Do UOL, em São Paulo

20/05/2013 08h28

A missão parecia simples: passar 24 horas na Virada Cultural de São Paulo assistindo aos melhores shows com um  roteiro pré-estabelecido. Mas o desafio ganhou ares de pura sobrevivência no cair da noite e com o surgimento dos temidos arrastões, facadas sangrentas e tiros no meio do público.

Para chegar ao evento, nada melhor que o metrô. Mesmo lotado e sem nenhum tipo de conforto, o transporte público ganha pontos por sua funcionalidade. Cheguei ao Centro com minha namorada às 18h e já seguimos para o show de abertura da cantora Daniela Mercury. O público era formado por casais – tanto do mesmo sexo, quanto do sexo oposto – em clima de romance num show vibrante e divertido.
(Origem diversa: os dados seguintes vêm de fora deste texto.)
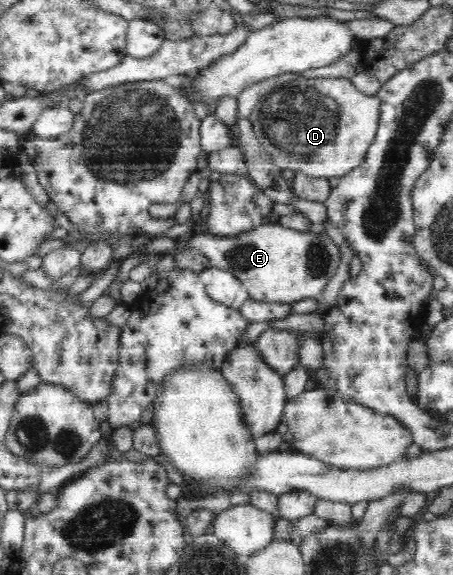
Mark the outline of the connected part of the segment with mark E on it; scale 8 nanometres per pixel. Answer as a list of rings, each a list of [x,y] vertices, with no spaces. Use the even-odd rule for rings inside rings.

Depois, revolvemos dar uma volta pelas ruas do Centro para sentir o clima, fazer algumas entrevistas para o UOL e nos deparamos com um ambiente de aparente segurança, repleto de policiais em quase todas as vias. Fizemos uma breve pausa para a janta e guardamos forças para as próximas horas de Virada.

Eis que, logo ao sairmos do restaurante, fomos pegos de surpresa por um barulho que parecia ser uma bomba forte e um imediato corre-corre de pessoas deu-se na sequência. Era o primeiro arrastão que presenciaríamos na noite – outros três arrastões nos aguardavam durante a madrugada.

Mesmo assim, resolvemos nos arriscar juntos e ver o ótimo show do Sidney Magal no Largo do Arouche. Poucos minutos depois, outro arrastão passou por nós, e tentamos nos proteger ao lado de um restaurante. Mais uma vez, saímos ilesos. Para ela, foi o limite da paciência e do temor. Sem hesitar, pegou o metrô e voltou para casa em segurança.

Segui o roteiro previsto e assisti na íntegra à apresentação da banda A Banca, da área reservada para a imprensa em frente ao palco na Avenida São João, na companhia do colega do UOL Tiago Dias. Àquela altura, as ruas do centro haviam se transformado em território de marginais que tocavam o terror no indefeso público, praticando todo tipo de crime.

Por volta das 6h, deixei de ser um espectador em busca de boas histórias e passei a me dedicar à cobertura dos graves crimes que aconteceram durante a madrugada. Passei pelo 2º Departamento de Polícia do Bom Retiro e me deparei com uma cena assustadora: delegacia lotada, com os detidos sentados na calçada, já que não havia mais espaço interno. Vítimas esperavam horas para fazer o Boletim de Ocorrência. Não muito distante dali, presenciei vítimas que chegavam em estado degradante à Santa Casa. A grande maioria envolvida em brigas, com direito a facadas e garrafadas. Um caso extremo chegou ao óbito após receber um tiro. Outro perdeu a vida após ter uma overdose.

De volta para a cobertura in loco da Virada, por volta das 8h, me deparei com as ruas habitadas por pessoas alcoolizadas e garis fazendo a limpeza das vias. Os palcos, por sua vez, estavam minguados de poucos madrugadores dominicais. A única exceção positiva recaia sobre a movimentação nas barracas do projeto Chefs na Rua. Meu café da manhã, inusitado, foi carne de porco com tutu de feijão!

Já com muito sono no final da manhã, e revoltado com a violência descabida, tentei voltar a atenção para os shows da Virada. Nem a apresentação de Wanderléa no Theatro Municipal (minha primeira vez no local) ou uma boa conversa com o Fábio Porchat na Praça da Sé conseguiram apagar as imagens na minha cabeça desta violenta edição da Virada no domingo. As notícias, no período da tarde, deveriam ser focadas no balanço da violência – o clima estava pesado de qualquer forma. Fernando Haddad, e o comando da PM, convocaram uma coletiva com os jornalistas para falar sobre os erros de sua primeira Virada Cultural como prefeito de São Paulo.

Desculpas não apagarão a péssima imagem que a 9ª edição da Virada Cultural deixou nos frequentadores. Eu, como jornalista e paulistano adotado, não pretendo mais voltar para conferir os shows nas ruas do centro da cidade. Por melhores que sejam as atrações, não vale o risco de levar um tiro em plena esquina da Ipiranga com a Avenida São João. Ou em qualquer outro canto da cidade.